R.V. testified he filed for divorce in India in an attempt to "reconcile" with J.B., rather than to actually divorce her. He also stated that, in July 2013, he filed a supplemental pleading alleging that J.B. and a relative were harassing him. R.V.'s attorney did not submit any of the pleadings filed in India into evidence at trial. J.B. testified R.V. told her he was filing for divorce in India, but she had not yet filed an appearance in that matter. The judge considered the parties' testimony concerning the proceedings R.V. initiated in India, but found they had no bearing on, or relevance to, either party's request for a FRO.

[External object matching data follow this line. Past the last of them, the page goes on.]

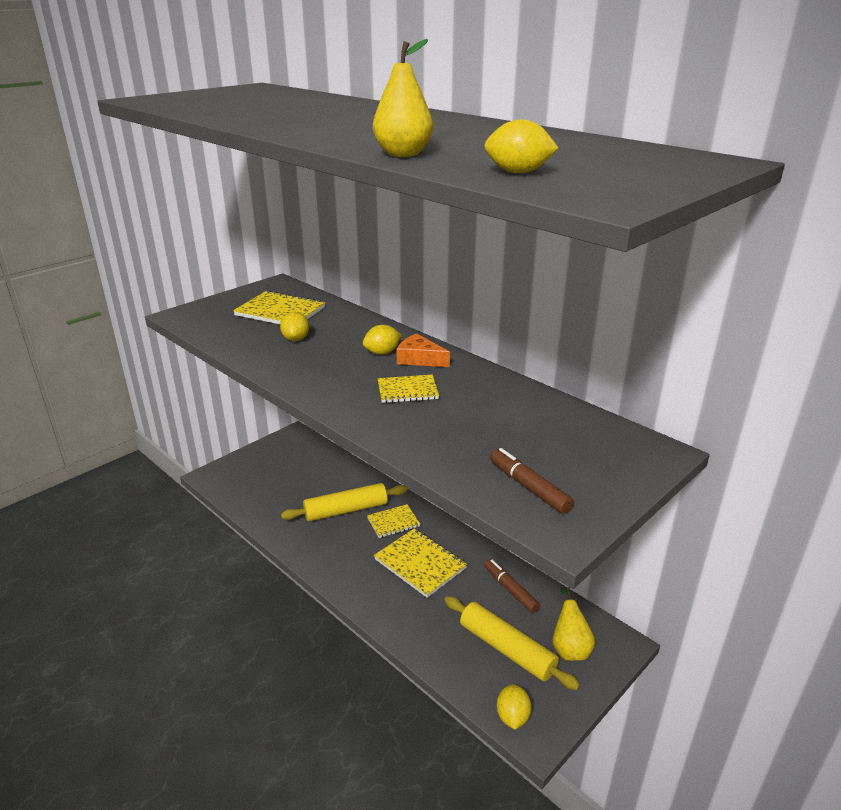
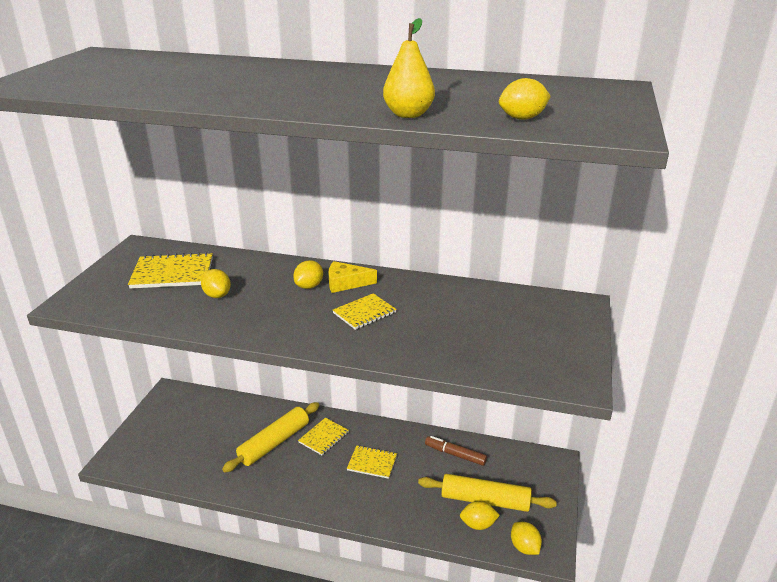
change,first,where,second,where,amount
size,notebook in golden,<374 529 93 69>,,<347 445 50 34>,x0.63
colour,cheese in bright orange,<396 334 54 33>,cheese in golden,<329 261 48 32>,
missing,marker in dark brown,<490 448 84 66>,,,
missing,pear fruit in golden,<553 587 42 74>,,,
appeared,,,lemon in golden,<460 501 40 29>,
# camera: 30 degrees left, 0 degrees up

In the appendices accompanying his appellate briefs, R.V. has included a "petition for divorce" and what appears to be a request for an injunction against J.B., that he allegedly filed in India. Contrary to R.V.'s contentions on appeal, however, neither document is a "restraining order." Therefore, there is simply no factual basis in the record for R.V.'s contention that the judge failed to "recognize and consider" the pending divorce proceeding in India or to "enforce" a restraining order he "obtained in India" against J.B. Moreover, R.V. never explains how the filing of these proceedings in India would bar J.B. from seeking protection in New Jersey under the PDVA. Therefore, we also reject R.V.'s contention on this point.

Affirmed.

1 J.B. filed a cross-appeal challenging the portion of the FRO that granted R.V. parenting time with the parties' children, without first requiring him to undergo a "risk assessment." At oral argument, however, J.B.'s attorney asked that the cross-appeal be deemed withdrawn, and we hereby grant that request.

2 Both parties were represented by counsel at trial.

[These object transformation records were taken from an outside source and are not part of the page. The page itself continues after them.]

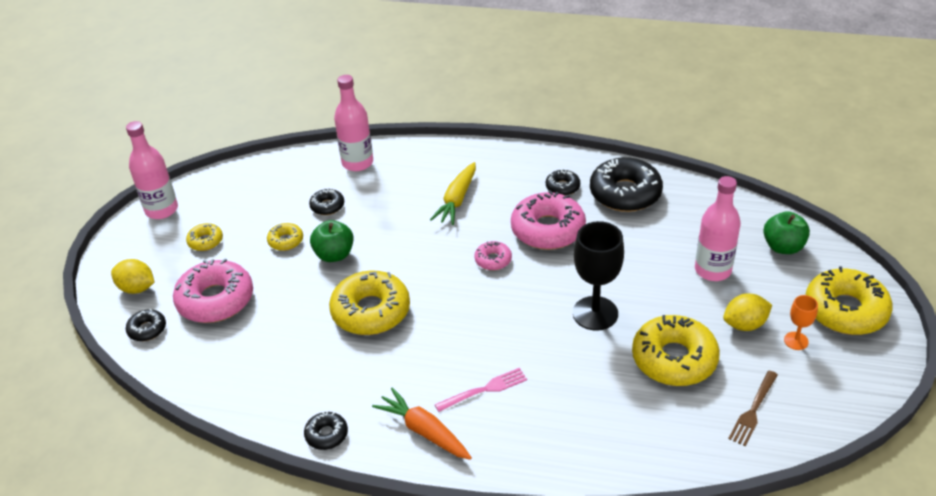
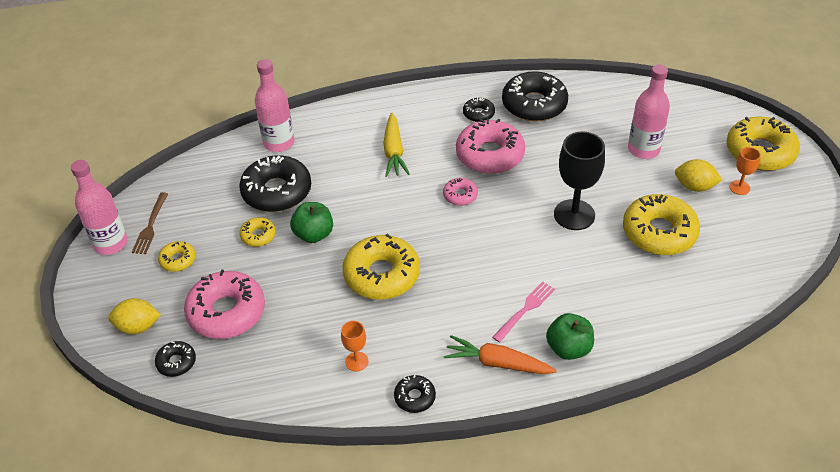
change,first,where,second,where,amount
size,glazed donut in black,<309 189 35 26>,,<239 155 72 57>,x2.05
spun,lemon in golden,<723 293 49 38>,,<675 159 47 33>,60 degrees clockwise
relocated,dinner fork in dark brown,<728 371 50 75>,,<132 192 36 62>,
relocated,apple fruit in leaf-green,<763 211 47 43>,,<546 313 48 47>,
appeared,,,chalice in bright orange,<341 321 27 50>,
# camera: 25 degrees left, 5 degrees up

3 On October 15, 2013, R.V. filed a motion for reconsideration with the trial court in which he sought to reopen the denial of his request for a FRO. In a certification in support of the motion, R.V. alleged his son told him sometime after the trial that J.B. "threw a suitcase on me while I was sleeping" on the night of the incident. On November 19, 2013, the judge denied R.V.'s motion, finding that he lacked jurisdiction to consider it because R.V. had already filed a notice of appeal to this court. R.V.'s notices of appeal do not reference the November 19, 2013 order denying his motion for reconsideration and he never filed an amended notice of appeal. "It is a fundamental [principle] of appellate practice that we only have jurisdiction to review orders that have been appealed to us." State v. Rambo, 401 N.J. Super. 506, 520 (App. Div.), certif. denied, 197 N.J. 258 (2008), cert. denied, 556 U.S. 1225, 129 S. Ct. 2165, 173 L. Ed. 2d 1162 (2009). "[O]nly the judgment or orders designated in the notice of appeal . . . are subject to the appeal process and review[.]" 1266 Apartment Corp. v. New Horizon Deli, Inc., 368 N.J. Super. 456, 459 (App. Div. 2004). Therefore, to the extent that R.V.'s argument on this point may actually be directed to the judge's denial of his motion for reconsideration, we decline to consider it.